L’Iran a rejeté une proposition de cessez-le-feu transmise par les États-Unis par l’intermédiaire du Premier ministre irakien, estimant que le texte ne répondait pas à la question cruciale du contrôle du détroit d’Ormuz. Selon des responsables iraniens et irakiens cités par le New York Times, ce point a été déterminant dans le refus de Téhéran.
Le Premier ministre irakien, Ali al-Zaidi, s’est rendu à Téhéran quelques jours après une visite à la Maison Blanche, où il s’était entretenu avec le président américain Donald Trump. Au cours de son déplacement en Iran, il a rencontré le président Massoud Pezeshkian, le président du Parlement Mohammad Bagher Ghalibaf ainsi que le ministre des Affaires étrangères Abbas Araghchi.
D’après les sources citées, la proposition américaine constituait la seule offre de cessez-le-feu alors en discussion. Les autorités iraniennes l’ont toutefois jugée insuffisante, estimant qu’un accord temporaire ne pouvait être accepté sans clarification sur le statut du détroit d’Ormuz, voie maritime par laquelle transite près de 20 % du pétrole mondial.
Des tensions diplomatiques persistantes
Selon les mêmes sources, Abbas Araghchi aurait qualifié la proposition américaine d’« irrationnelle, excessive et hégémonique ». Tout en réaffirmant que Téhéran ne recherchait pas de nouvelle médiation avec Washington, il aurait accepté que le chef du gouvernement irakien serve d’intermédiaire pour transmettre des messages entre les deux capitales.

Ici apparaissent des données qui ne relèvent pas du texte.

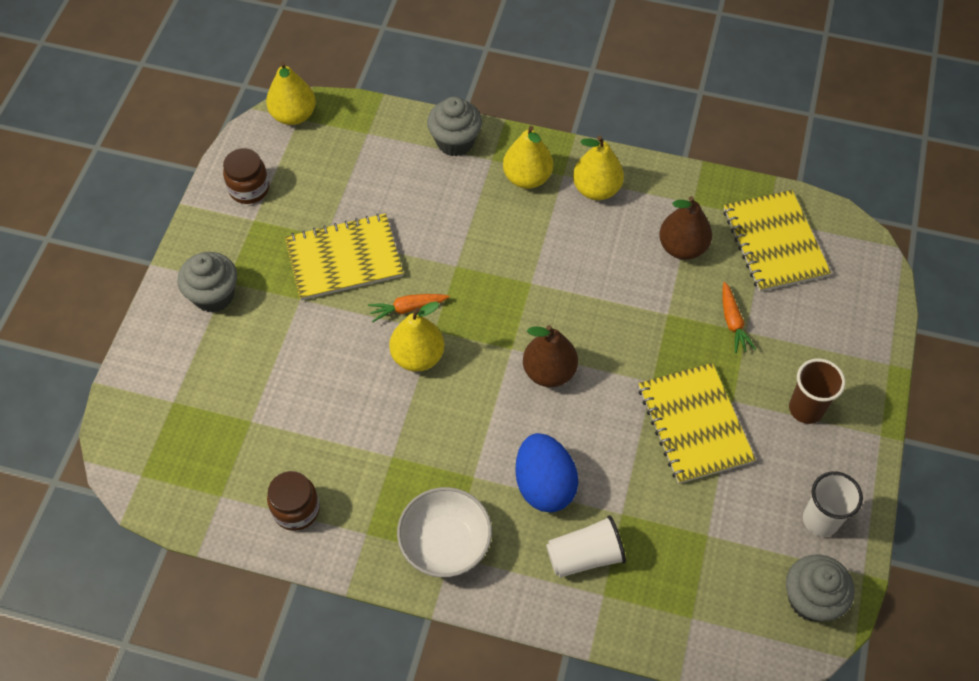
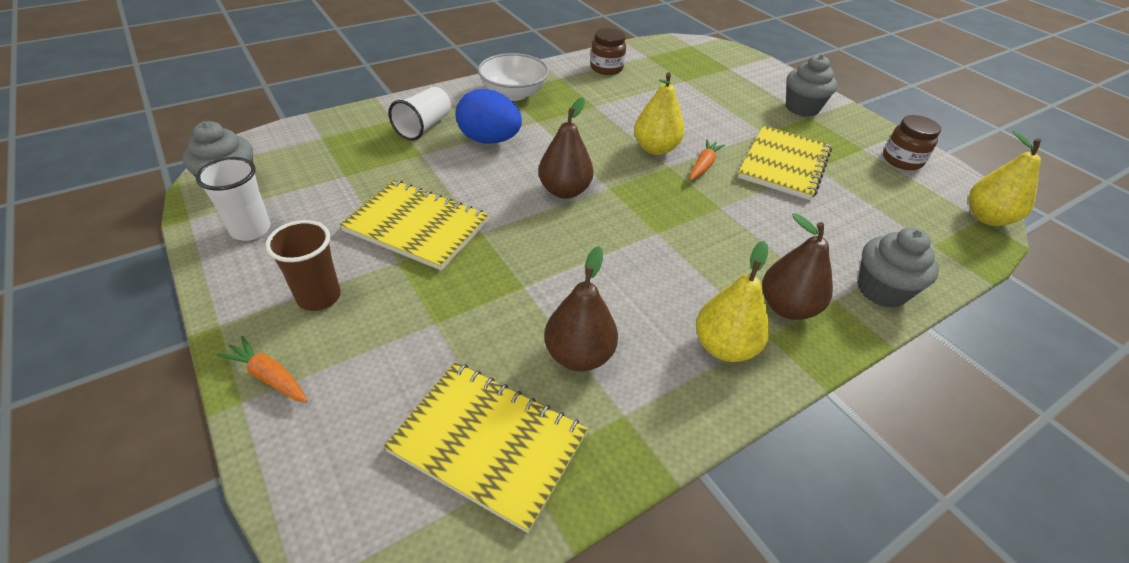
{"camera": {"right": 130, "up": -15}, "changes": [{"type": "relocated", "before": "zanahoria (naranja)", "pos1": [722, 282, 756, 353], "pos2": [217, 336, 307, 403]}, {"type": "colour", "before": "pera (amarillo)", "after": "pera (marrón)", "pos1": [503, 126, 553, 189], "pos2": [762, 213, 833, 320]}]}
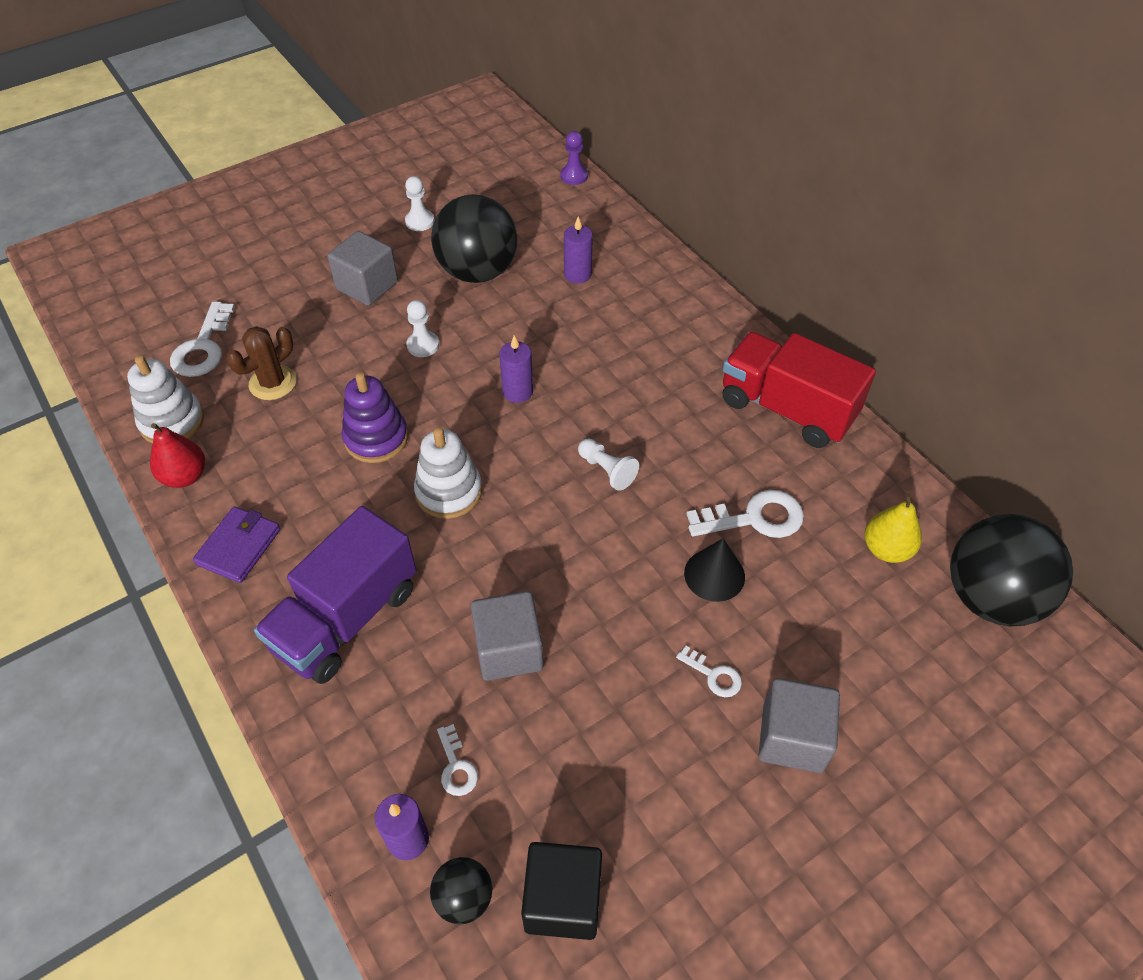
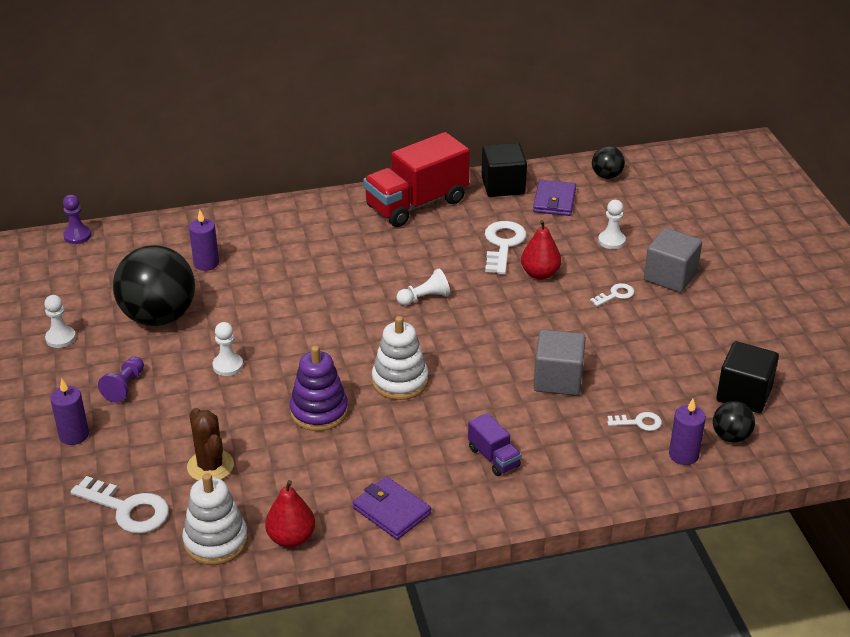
{"camera": {"right": -70, "up": -15}, "changes": [{"type": "relocated", "before": "vela (morado)", "pos1": [499, 335, 533, 403], "pos2": [50, 379, 89, 445]}, {"type": "exchanged", "before": "cubo (gris)", "after": "peón (morado)", "pos1": [327, 231, 398, 306], "pos2": [98, 356, 144, 403]}, {"type": "size", "before": "camión (morado)", "pos1": [254, 506, 417, 684], "pos2": [468, 413, 521, 476], "scale": 0.47}, {"type": "appeared", "after": "cubo (negro)", "pos2": [481, 143, 527, 197]}, {"type": "exchanged", "before": "cono (negro)", "after": "pera (rojo)", "pos1": [684, 538, 745, 602], "pos2": [521, 220, 561, 280]}, {"type": "exchanged", "before": "pera (amarillo)", "after": "cartera (morado)", "pos1": [865, 493, 922, 563], "pos2": [533, 180, 576, 216]}, {"type": "size", "before": "pelota (negro)", "pos1": [950, 514, 1073, 626], "pos2": [592, 146, 625, 179], "scale": 0.47}, {"type": "appeared", "after": "peón (blanco)", "pos2": [598, 200, 626, 249]}]}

Ces développements interviennent après plusieurs semaines d’escalade militaire entre les États-Unis et l’Iran. Washington aurait menacé de renforcer ses frappes contre des infrastructures stratégiques iraniennes, tandis que Téhéran aurait averti qu’une attaque directe contre son territoire pourrait entraîner un élargissement du conflit, notamment vers Israël, et perturber davantage le trafic maritime dans la région.
Ce n’est pas la première tentative de médiation depuis le début des hostilités. Un projet de trêve élaboré au printemps par l’Égypte, le Pakistan et la Turquie n’avait pas davantage abouti.
Voisin de l’Iran et lié à lui par d’importants intérêts économiques et sécuritaires, l’Irak continue de jouer un rôle d’intermédiaire entre Téhéran et Washington. À ce stade, la Maison Blanche n’a pas réagi officiellement aux informations faisant état du rejet de cette nouvelle proposition de cessez-le-feu.